There’s been variability in the way these things are managed, he adds. “As long as we have a list, we can chase [these patients] down and make sure they get what they needed. It’s a matter of having clear communication standards and using them so that we can inject ourselves more into the care paradigm.”
Outcome measures and contracts
McEnery points out that we are already seeing contracts that include rewards and penalties for system-wide performance on population-based metrics. “Payors likely are going to expect clinical decision-support systems at the front end to assure that imaging studies are being performed that are appropriate for the patients under investigation and also assure that the study performed by the institution was optimized for that outcome,” he says.
McEnery thinks they’ll also want to know whether the radiology report aligns with the clinical question. “Inevitably, this will result in structured reporting,” he believes.
As far as payor contracts are concerned, McEnery anticipates that they will be “at a higher level” than just fee-for-service, pointing out that MD Anderson has entered into a pilot contract with an insurer to bundle patients with head and neck cancers. “The cost shifts to the institution, but what the insurer is looking for is survival and quality of life, so there will be shared risks with these contracts,” he says.
How does imaging fit into that?

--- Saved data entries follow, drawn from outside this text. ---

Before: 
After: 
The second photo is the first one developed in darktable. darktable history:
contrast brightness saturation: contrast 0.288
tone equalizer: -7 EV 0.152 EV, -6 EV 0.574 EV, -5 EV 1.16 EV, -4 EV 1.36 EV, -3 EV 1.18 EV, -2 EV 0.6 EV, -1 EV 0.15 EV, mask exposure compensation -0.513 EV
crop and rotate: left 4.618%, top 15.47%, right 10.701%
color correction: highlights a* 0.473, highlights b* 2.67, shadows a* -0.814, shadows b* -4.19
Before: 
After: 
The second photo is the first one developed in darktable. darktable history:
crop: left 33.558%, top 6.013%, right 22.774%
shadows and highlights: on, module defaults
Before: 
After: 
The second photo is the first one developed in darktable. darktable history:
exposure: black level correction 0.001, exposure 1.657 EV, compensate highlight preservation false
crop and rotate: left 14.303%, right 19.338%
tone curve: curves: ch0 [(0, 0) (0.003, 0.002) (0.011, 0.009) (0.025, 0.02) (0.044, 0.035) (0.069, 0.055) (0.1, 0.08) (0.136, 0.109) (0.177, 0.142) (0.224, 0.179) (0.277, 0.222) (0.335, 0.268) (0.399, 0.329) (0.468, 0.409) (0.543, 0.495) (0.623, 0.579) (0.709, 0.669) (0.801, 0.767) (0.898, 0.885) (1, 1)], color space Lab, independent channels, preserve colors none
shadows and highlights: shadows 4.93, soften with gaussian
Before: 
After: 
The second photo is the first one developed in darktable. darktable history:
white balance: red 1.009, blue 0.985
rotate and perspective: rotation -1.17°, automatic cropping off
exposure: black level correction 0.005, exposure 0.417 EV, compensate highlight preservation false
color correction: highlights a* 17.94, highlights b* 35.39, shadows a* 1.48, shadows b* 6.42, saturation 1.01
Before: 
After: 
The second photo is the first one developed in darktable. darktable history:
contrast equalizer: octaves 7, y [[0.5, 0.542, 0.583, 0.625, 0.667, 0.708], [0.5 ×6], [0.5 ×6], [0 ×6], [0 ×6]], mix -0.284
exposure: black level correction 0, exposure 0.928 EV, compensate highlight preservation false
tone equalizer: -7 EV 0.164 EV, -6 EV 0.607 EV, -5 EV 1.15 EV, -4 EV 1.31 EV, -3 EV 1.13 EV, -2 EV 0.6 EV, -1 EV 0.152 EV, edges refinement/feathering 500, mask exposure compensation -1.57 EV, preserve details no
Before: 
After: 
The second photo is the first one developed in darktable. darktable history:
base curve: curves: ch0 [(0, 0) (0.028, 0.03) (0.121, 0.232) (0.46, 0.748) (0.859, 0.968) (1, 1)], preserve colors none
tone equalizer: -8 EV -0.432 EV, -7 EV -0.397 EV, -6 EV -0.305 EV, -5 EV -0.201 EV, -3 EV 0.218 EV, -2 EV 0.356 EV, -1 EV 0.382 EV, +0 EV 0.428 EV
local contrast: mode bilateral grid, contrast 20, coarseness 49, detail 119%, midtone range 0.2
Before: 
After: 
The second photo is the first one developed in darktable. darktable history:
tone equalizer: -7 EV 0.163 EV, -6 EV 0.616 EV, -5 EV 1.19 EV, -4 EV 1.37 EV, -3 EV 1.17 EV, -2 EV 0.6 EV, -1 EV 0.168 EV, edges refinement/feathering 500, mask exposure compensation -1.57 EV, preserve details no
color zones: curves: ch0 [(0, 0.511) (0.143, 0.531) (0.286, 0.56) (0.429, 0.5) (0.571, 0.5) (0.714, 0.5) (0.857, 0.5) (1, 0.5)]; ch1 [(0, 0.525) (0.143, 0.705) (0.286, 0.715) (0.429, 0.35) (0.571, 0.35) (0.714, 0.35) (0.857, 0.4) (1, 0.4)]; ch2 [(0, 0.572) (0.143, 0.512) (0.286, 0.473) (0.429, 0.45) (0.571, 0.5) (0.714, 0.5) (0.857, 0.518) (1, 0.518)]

McEnery speculates that we will see studies investigating the question of how imaging allows the institution to deliver the care level expected out of these contracts.
“It’s an opportunity as well as a potential threat to imaging,” he notes “I think that the outcome of imaging will probably be intertwined with the outcome the entire health care enterprise delivers back to the payor. So, radiology needs to figure out how to help their institutions optimize patient care.”
Michael Bassett is a contributing writer for Radiology Business Journal.